It’s funny how in the span of just one month, this place has gone from snow-covered mountains to summer. Today, the wind is blowing hard, but unlike a few days ago, the wind isn’t hot. It’s chilly, coming out of the upper atmosphere. I cannot complain since it keeps the mosquitoes away. The little bastards cannot fly in this wind.
After several months of bitter cold, we have entered mosquito season. We had nearly a month without them because of the snow. And the frogs. From the beginning of May, even with snow on the ground, you could hear the frogs out there in the night, singing. Where there are frogs, there are mosquito larvae being eaten. Once the singing slowed down, the mosquitoes got thick again.
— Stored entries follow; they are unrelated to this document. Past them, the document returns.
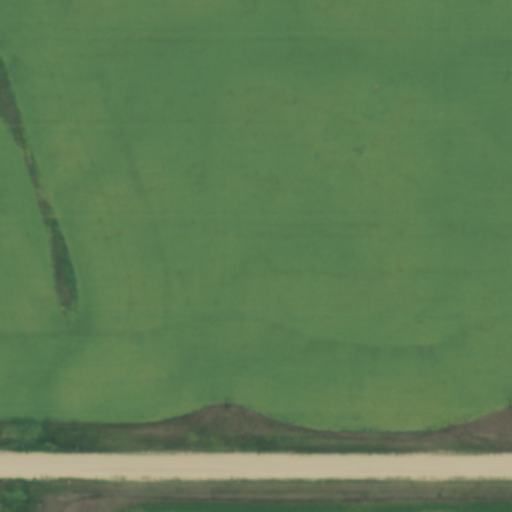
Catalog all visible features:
road: (256, 468)
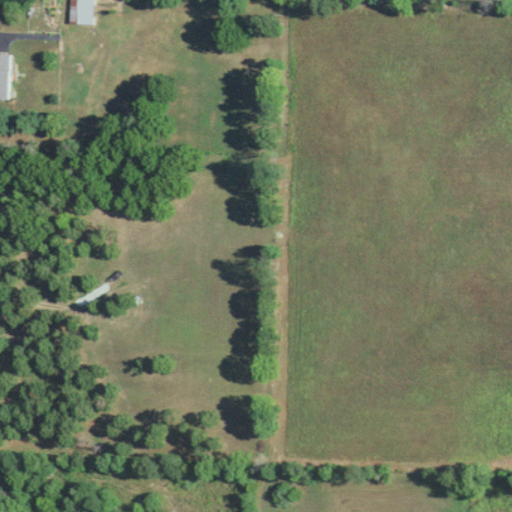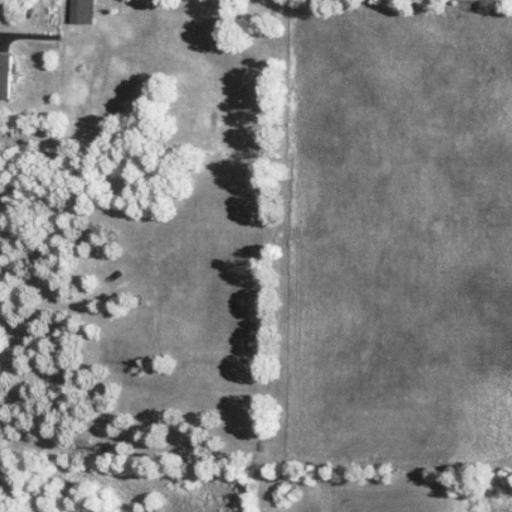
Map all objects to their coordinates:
building: (85, 10)
road: (5, 46)
building: (7, 75)
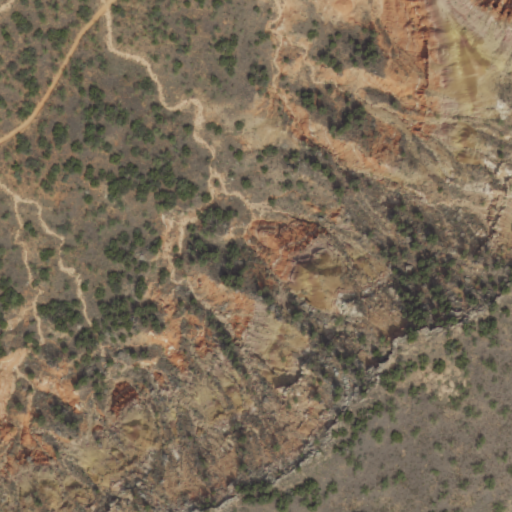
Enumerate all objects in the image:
road: (61, 76)
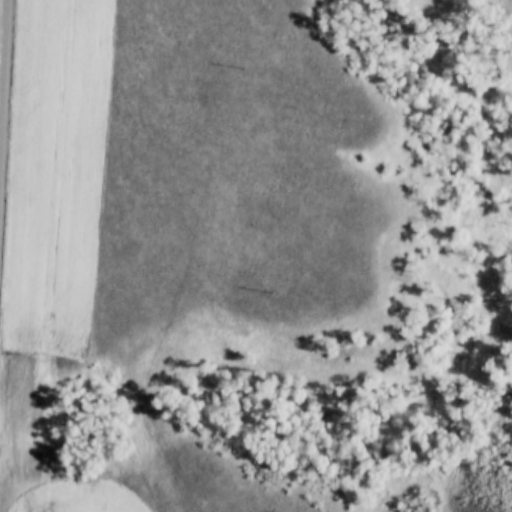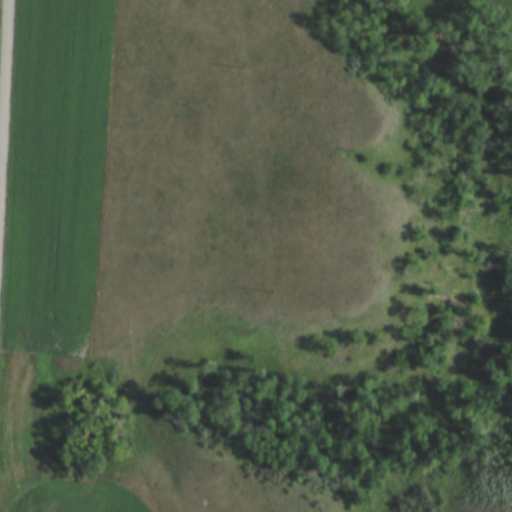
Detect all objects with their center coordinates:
road: (3, 68)
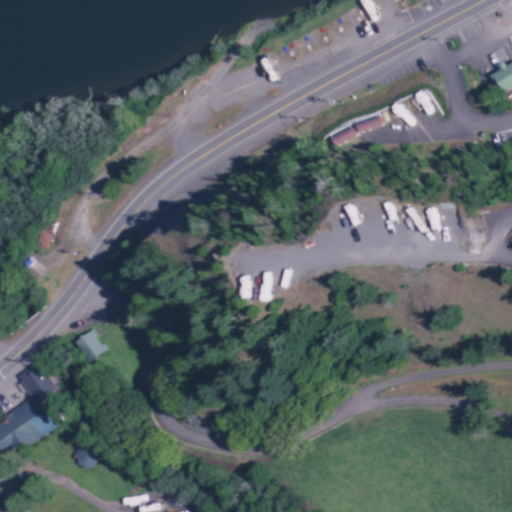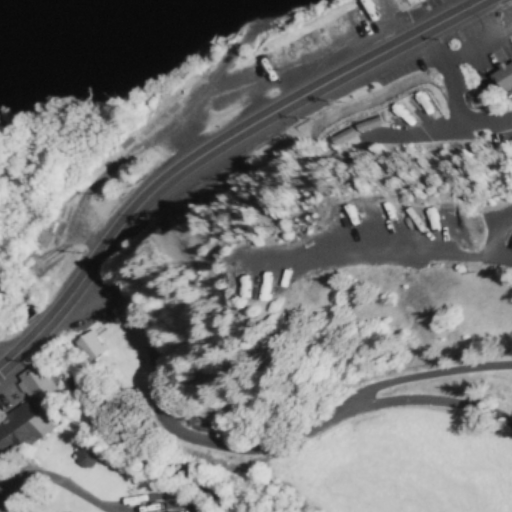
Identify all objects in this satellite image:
road: (511, 121)
building: (355, 129)
road: (413, 135)
road: (221, 145)
building: (90, 345)
building: (35, 387)
road: (439, 404)
building: (28, 406)
building: (21, 434)
road: (261, 447)
building: (83, 456)
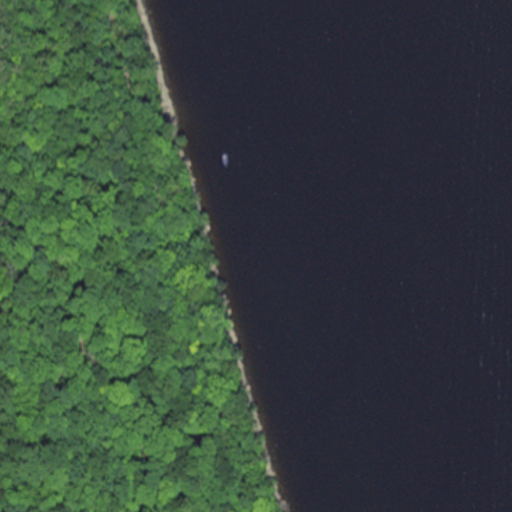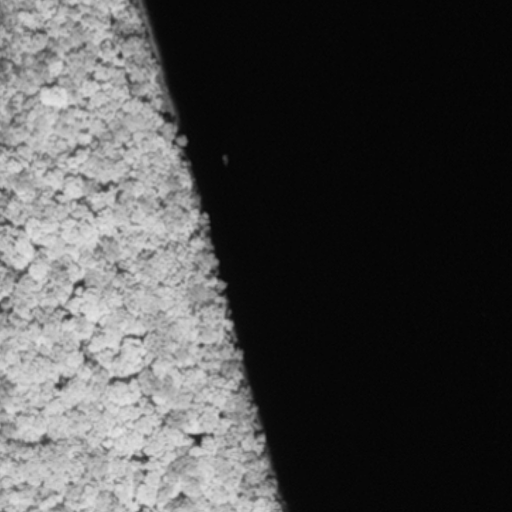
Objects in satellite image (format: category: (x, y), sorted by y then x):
road: (177, 256)
park: (114, 283)
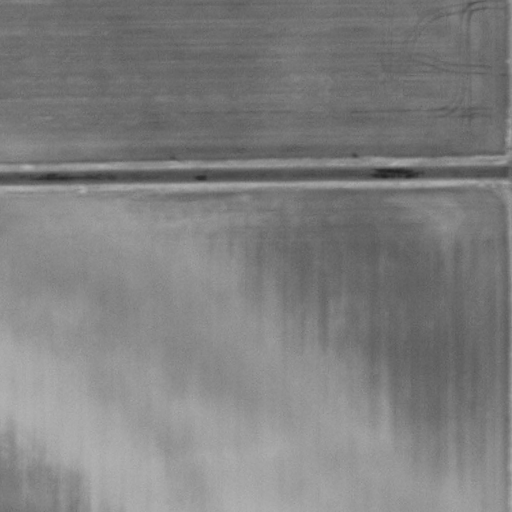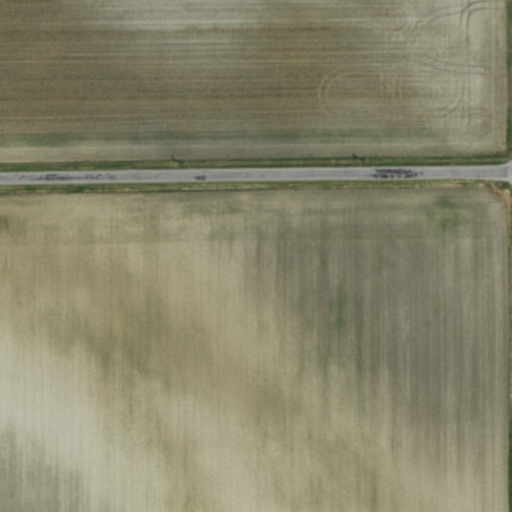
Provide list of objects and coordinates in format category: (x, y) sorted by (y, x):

The nice thing about how we remember things is that our short memories keep us sane. In the dead of winter, you don’t remember the keening whine and sting of mosquitoes buzzing your face. In the summer, you don’t remember how your toes ache and then go numb driving in -40 degree weather. Yet somehow we trade one for the other over and over.
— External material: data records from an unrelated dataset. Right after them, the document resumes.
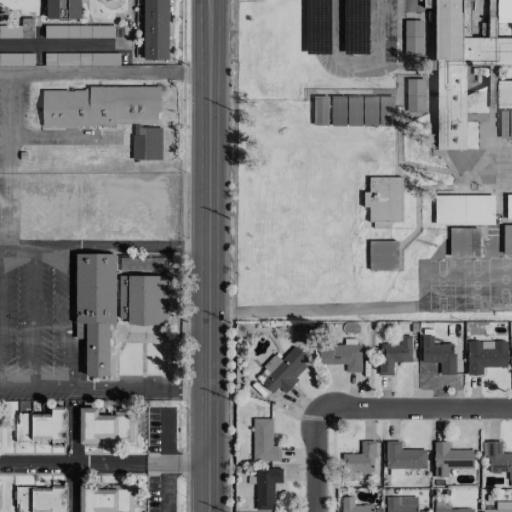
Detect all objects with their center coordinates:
building: (51, 9)
building: (73, 9)
building: (155, 30)
road: (331, 35)
road: (254, 36)
road: (292, 36)
building: (413, 36)
road: (61, 44)
road: (231, 66)
road: (346, 70)
road: (104, 72)
road: (326, 80)
building: (414, 94)
building: (100, 106)
building: (505, 124)
road: (229, 131)
building: (152, 143)
building: (383, 201)
building: (508, 206)
building: (464, 209)
building: (507, 239)
building: (464, 242)
road: (35, 247)
road: (140, 247)
building: (382, 255)
road: (209, 256)
park: (464, 283)
building: (144, 300)
building: (94, 308)
road: (311, 309)
road: (33, 317)
road: (71, 317)
building: (393, 354)
building: (438, 354)
building: (484, 355)
building: (341, 356)
building: (285, 371)
road: (16, 387)
road: (52, 388)
road: (140, 389)
road: (412, 401)
building: (42, 427)
building: (104, 427)
building: (263, 441)
road: (311, 456)
building: (360, 458)
building: (402, 458)
building: (449, 459)
building: (498, 459)
road: (165, 461)
road: (72, 462)
road: (72, 463)
road: (176, 465)
building: (265, 487)
building: (41, 498)
building: (106, 498)
building: (400, 503)
building: (353, 505)
building: (500, 507)
building: (453, 510)
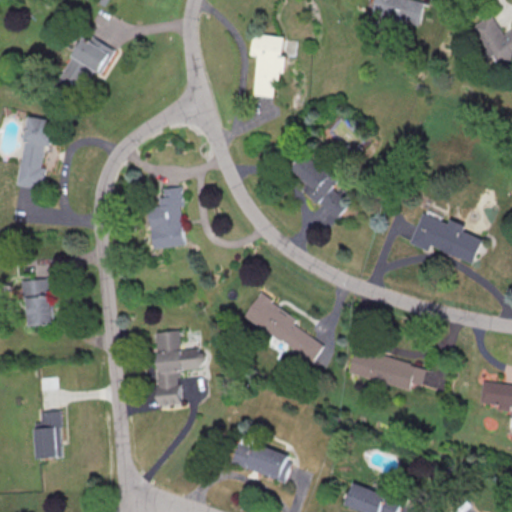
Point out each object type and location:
building: (399, 10)
building: (494, 40)
road: (191, 50)
building: (87, 60)
building: (269, 61)
building: (37, 152)
road: (171, 173)
building: (322, 184)
road: (290, 189)
building: (169, 219)
road: (206, 233)
building: (445, 236)
building: (444, 238)
road: (445, 259)
road: (315, 264)
road: (105, 281)
building: (40, 301)
building: (283, 326)
building: (280, 327)
building: (173, 366)
building: (387, 369)
building: (496, 393)
building: (496, 394)
building: (50, 435)
building: (264, 458)
road: (162, 498)
building: (372, 500)
building: (373, 500)
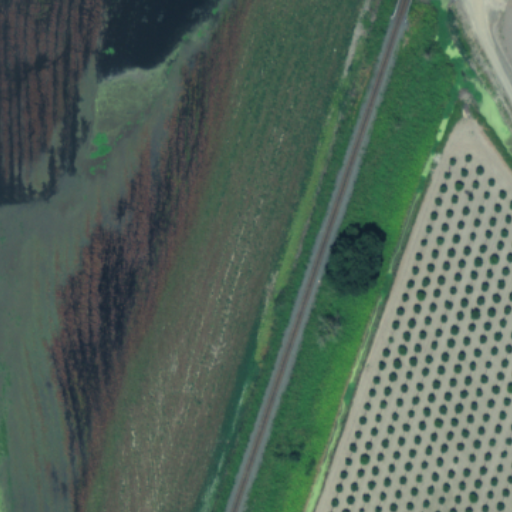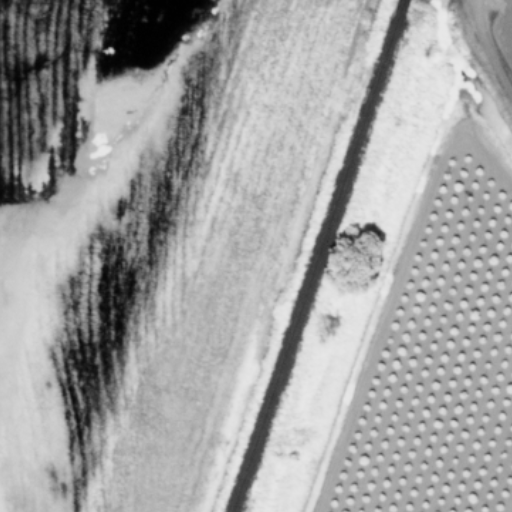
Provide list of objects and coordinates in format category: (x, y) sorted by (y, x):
railway: (401, 23)
crop: (256, 256)
railway: (315, 279)
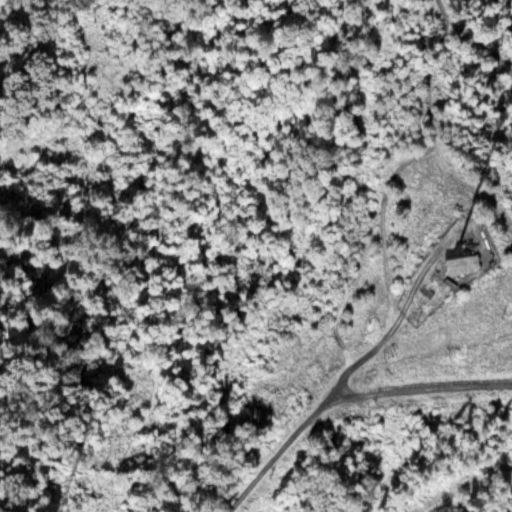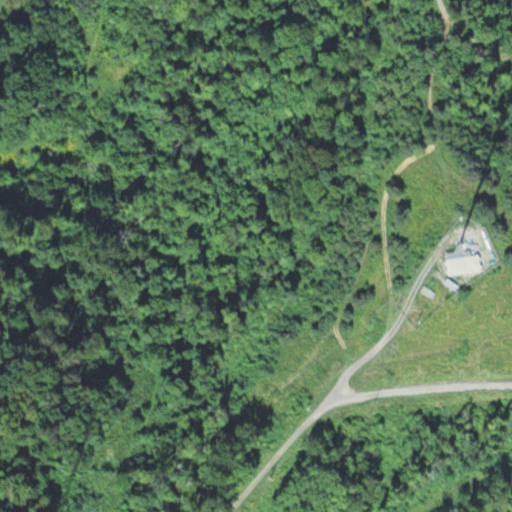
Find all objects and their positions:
road: (468, 38)
road: (385, 205)
building: (457, 264)
road: (344, 399)
road: (454, 479)
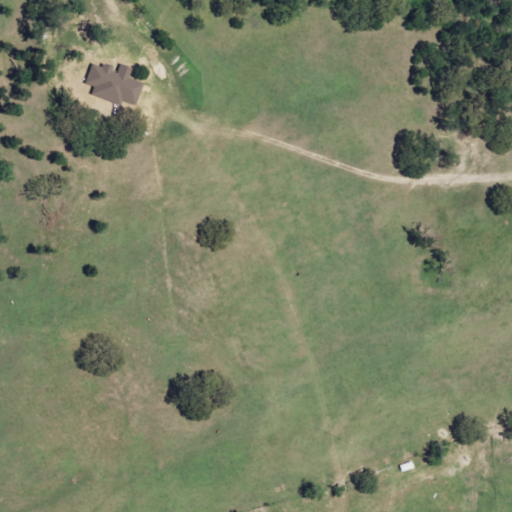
I don’t mind living up here in the mountains with our two seasons: winter and mosquitoes. I lived through this for so many years that it makes sense to me. I remember living in the Front Range of Colorado, suburbia, cities, that strange climate that brings triple digit heat waves for months in the summer and in the winter only a few snow storms (if any at all). I have seen mosquitoes in January while walking with the kids along the Poudre River trail. That just didn’t seem fair. It wasn’t like it was a proper winter. No snow. No sledding. Just everything being brown and chilly. Leafless trees and cold wind. From November until May. Then that hot, oppressive summer air, humid. Humming with the buzzing of cicadas in their treetops. June bugs latching onto your face at night. And yes, those blood sucking bastard mosquitoes too. Can’t leave them out. The worst was the yellowjackets.
And that heat that got into everything, even when you had air conditioning you could feel it somehow.
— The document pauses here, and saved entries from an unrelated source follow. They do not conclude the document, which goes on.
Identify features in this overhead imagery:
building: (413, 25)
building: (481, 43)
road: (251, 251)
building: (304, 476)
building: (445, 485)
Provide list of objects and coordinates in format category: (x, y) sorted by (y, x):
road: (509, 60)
I don’t mind being here. The wind blows. We have bugs. But we have secluded mountain trails that are absent scads of hikers and their dogs and squawking kids. When you hike here, there’s no repeated “On your left” which could mean your certain doom if you don’t heed the warnings. Sure, there are bears. And mountain lions. But even Boulder has those. The moose leave you alone if you give them wide berth.
Today it was cool and windy. I grilled food drop chicken on the free Weber grill I got a few weekends ago. I made mashed potatoes and salad with food drop stuff too. The world is not in a good place right now, and our “leaders” are using misdirection and keeping the fuckery going instead of actually fixing it. Before long, I won’t even be able to afford to leave town. Gas just hit $5 a gallon here, and that is a minimum of 4 gallons just to get to the next town.
I might as well get settled in and get some writing done.